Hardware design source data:
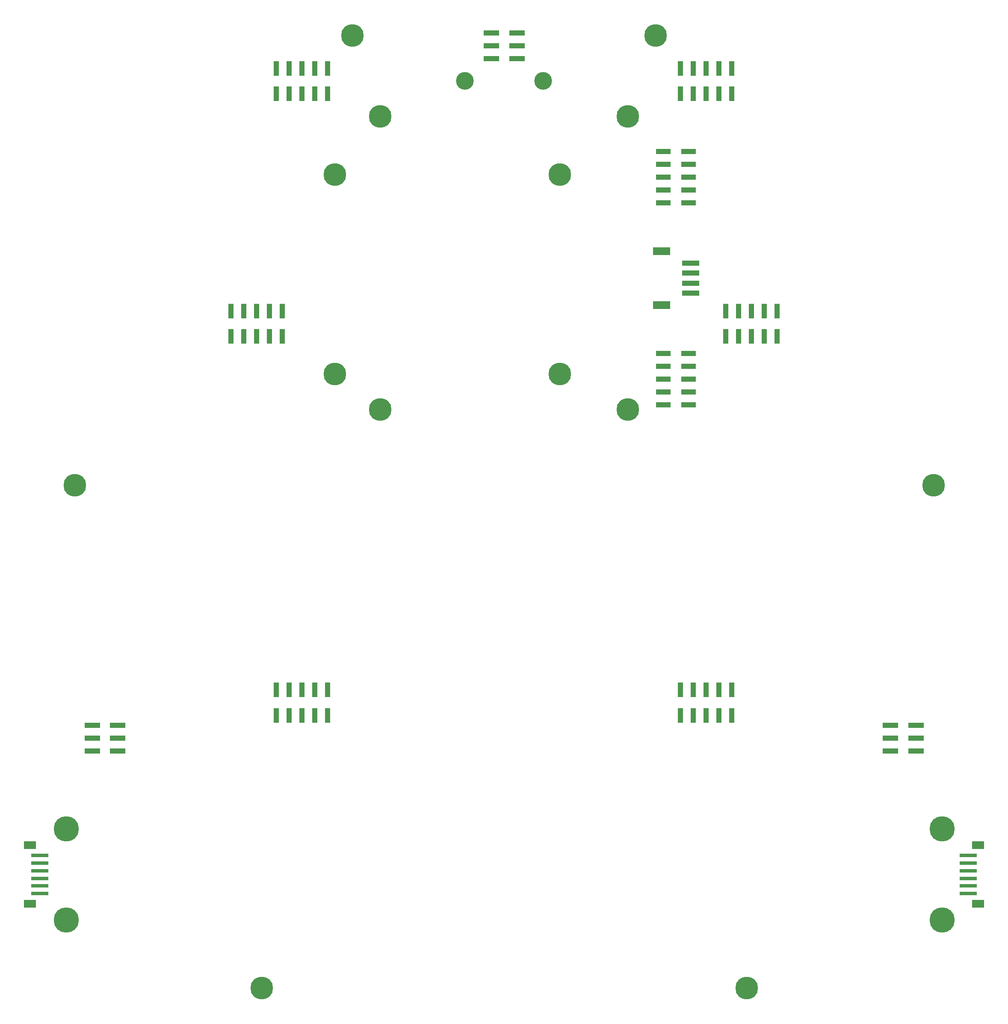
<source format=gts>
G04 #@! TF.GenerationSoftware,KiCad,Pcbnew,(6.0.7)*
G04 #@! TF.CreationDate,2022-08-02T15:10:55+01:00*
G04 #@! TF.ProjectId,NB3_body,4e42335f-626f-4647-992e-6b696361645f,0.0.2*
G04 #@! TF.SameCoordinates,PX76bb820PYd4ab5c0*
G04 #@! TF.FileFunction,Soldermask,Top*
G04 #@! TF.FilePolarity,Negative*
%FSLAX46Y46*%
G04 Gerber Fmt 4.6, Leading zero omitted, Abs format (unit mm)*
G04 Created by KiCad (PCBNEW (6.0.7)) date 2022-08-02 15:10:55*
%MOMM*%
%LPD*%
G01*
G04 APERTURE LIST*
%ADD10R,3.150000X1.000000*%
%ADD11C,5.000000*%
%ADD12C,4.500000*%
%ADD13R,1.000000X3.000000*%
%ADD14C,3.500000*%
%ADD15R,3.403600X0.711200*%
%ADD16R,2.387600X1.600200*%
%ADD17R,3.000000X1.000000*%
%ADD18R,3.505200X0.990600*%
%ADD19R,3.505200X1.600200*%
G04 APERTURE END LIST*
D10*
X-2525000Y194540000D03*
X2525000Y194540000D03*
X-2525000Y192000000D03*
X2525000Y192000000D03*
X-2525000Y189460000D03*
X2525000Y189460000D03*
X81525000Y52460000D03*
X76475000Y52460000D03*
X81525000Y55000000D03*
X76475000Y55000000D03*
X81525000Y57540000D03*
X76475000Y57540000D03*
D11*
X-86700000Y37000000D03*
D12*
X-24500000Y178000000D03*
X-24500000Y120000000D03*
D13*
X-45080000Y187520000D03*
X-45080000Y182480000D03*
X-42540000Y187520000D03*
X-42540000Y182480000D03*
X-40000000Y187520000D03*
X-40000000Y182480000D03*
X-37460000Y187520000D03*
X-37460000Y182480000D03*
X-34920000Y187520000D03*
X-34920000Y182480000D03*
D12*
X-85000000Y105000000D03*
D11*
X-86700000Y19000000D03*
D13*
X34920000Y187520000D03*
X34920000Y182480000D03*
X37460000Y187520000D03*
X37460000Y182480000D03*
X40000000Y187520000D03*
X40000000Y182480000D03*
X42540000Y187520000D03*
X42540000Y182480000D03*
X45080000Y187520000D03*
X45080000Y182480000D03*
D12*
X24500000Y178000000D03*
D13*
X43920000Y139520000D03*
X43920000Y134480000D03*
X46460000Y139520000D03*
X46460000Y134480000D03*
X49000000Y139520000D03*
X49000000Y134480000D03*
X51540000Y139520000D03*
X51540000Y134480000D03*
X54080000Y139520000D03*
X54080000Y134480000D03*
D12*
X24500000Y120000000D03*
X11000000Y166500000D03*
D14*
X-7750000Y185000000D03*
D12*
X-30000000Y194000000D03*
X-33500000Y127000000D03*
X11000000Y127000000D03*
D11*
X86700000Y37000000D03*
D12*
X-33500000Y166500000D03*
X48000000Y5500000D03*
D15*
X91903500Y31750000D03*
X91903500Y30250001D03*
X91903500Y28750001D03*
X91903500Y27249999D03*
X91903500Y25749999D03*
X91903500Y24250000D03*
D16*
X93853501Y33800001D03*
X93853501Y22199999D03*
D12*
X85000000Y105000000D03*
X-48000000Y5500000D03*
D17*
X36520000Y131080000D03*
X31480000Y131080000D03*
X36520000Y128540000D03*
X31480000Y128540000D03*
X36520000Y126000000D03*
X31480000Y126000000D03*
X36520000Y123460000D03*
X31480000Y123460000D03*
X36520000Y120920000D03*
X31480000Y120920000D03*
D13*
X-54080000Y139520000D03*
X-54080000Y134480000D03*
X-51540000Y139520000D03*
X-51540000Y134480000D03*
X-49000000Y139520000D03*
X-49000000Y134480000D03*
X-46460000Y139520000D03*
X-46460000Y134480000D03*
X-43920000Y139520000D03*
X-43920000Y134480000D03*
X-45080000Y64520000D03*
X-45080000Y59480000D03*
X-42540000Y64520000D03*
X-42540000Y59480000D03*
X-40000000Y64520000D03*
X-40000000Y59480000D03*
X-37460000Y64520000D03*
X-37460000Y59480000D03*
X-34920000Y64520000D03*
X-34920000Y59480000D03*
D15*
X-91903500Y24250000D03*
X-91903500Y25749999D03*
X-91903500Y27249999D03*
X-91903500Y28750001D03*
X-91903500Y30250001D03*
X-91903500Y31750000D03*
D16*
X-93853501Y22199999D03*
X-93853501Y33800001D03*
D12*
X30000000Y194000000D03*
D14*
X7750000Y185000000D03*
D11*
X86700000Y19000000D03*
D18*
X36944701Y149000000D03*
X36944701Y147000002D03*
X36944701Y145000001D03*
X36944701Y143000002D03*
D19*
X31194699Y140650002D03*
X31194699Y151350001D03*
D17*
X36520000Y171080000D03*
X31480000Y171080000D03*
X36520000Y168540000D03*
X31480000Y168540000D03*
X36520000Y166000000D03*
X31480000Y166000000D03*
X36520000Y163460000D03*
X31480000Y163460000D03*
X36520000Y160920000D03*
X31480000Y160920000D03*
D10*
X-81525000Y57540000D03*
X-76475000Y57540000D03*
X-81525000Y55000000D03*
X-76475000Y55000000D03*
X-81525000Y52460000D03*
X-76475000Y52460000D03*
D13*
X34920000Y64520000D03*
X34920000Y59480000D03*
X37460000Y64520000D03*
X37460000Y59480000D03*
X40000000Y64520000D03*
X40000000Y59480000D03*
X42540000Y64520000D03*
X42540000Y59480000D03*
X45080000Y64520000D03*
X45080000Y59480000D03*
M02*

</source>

▶ **WHAT YOU SHOULD DO**: Each line that holds the word "LIST" should be extracted from the records.

▶ **WRITTEN SOLUTION**:
G04 APERTURE LIST*
G04 APERTURE END LIST*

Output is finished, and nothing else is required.